Fiona Green is a features writer

The Latke who wouldn't stop screaming
Theatre group Tall Stories’ production The Latke Who Wouldn’t Stop Screaming.

Review by Fiona Leckerman

Having seen and been enthralled by The Gruffallo and Room on the Broom, the expectations of theatre group Tall Stories’ production The Latke Who Wouldn’t Stop Screaming were high.

Tall Stories know how to capture an audience’s imagination and transport them in to the eccentric world of children’s literature with assured wizardry, and they do not disappoint with Limony Snicket’s The Latke Who Wouldn’t Stop Screaming.

The set is a mesmerising and alluring throw back to the kind of Busby Berkeley stage design in 42nd Street; the cut out windows in the silhouetted townscape are back lit to produce a Tim Burton-esq spooky feel.

Miniature houses, with a light dusting of snow occupy the downstage space and the characters run through the audience, as if through the town, in an excitable opening moment.

The Latke Who Wouldn’t Stop Screaming is a tale of a Latke who cannot find his place in the world and runs screaming until he eventually finds a home with a Jewish family.

On his journey he meets a string of talking Christmas lights, Miss Candy Cane and a (Christmas) tree, all who want him to be a part of their festivities; but as the Latke explains the story of Chanukah and his purpose for being he realises how different he is and it is this dissolution that propels him to keep screaming.

There is humour in the telling of the Latke’s story and in the excellent use of space and props, shown skilfully in the transformation of a house into a giant dreidel, a hat into a Latke puppet and a superb enactment of the Chanukah story told entirely with vegetables.

There is music and song which carries the production, a cross between kletzmer, jazz, country and Christmas carols. The Latke Who Wouldn’t Stop Screaming has a narrative that is charming with a lovely moral, it seeks to express that even if we are different we will always be welcomed somewhere.
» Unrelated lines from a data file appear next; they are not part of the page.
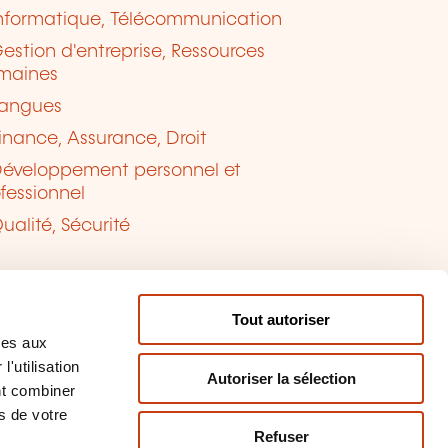
nformatique, Télécommunication
estion d'entreprise, Ressources
maines
angues
inance, Assurance, Droit
éveloppement personnel et
fessionnel
ualité, Sécurité
Tout autoriser
ves aux
'utilisation
Autoriser la sélection
nt combiner
s de votre
Refuser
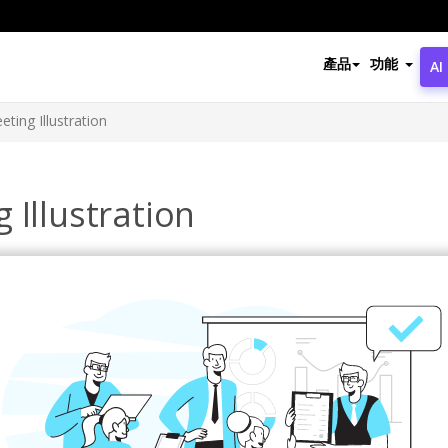
產品
功能
AI
ting Illustration
 Illustration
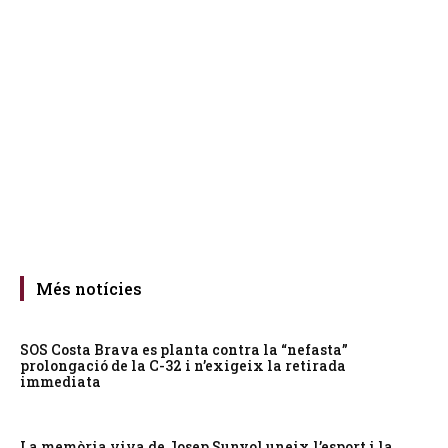
Més notícies
SOS Costa Brava es planta contra la “nefasta”
prolongació de la C-32 i n’exigeix la retirada
immediata
La memòria viva de Josep Sunyol uneix l’esport i la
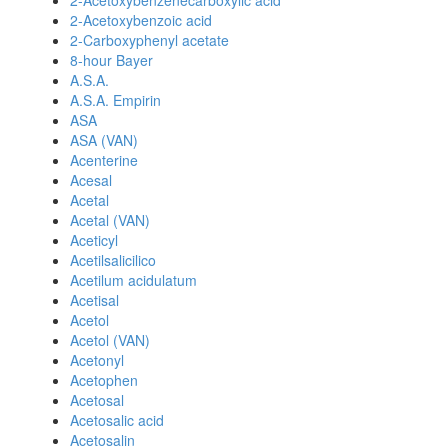
2-Acetoxybenzenecarboxylic acid
2-Acetoxybenzoic acid
2-Carboxyphenyl acetate
8-hour Bayer
A.S.A.
A.S.A. Empirin
ASA
ASA (VAN)
Acenterine
Acesal
Acetal
Acetal (VAN)
Aceticyl
Acetilsalicilico
Acetilum acidulatum
Acetisal
Acetol
Acetol (VAN)
Acetonyl
Acetophen
Acetosal
Acetosalic acid
Acetosalin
As The Latke, Tom Banks brings an unexpected humanity to a fried potato pancake and is supported expertly by the slick, multi-talented cast.

We laughed, we gasped, we tapped our feet and we even joined in to this delicious production. It lagged a little towards the end but recovered, as all great plays should, with a biting finale.

Lemony Snicket’s The Latke Who Wouldn’t Stop Screaming is running, literally and metaphorically at JW3, who co-commissioned the production with The Roundhouse, until January 4th.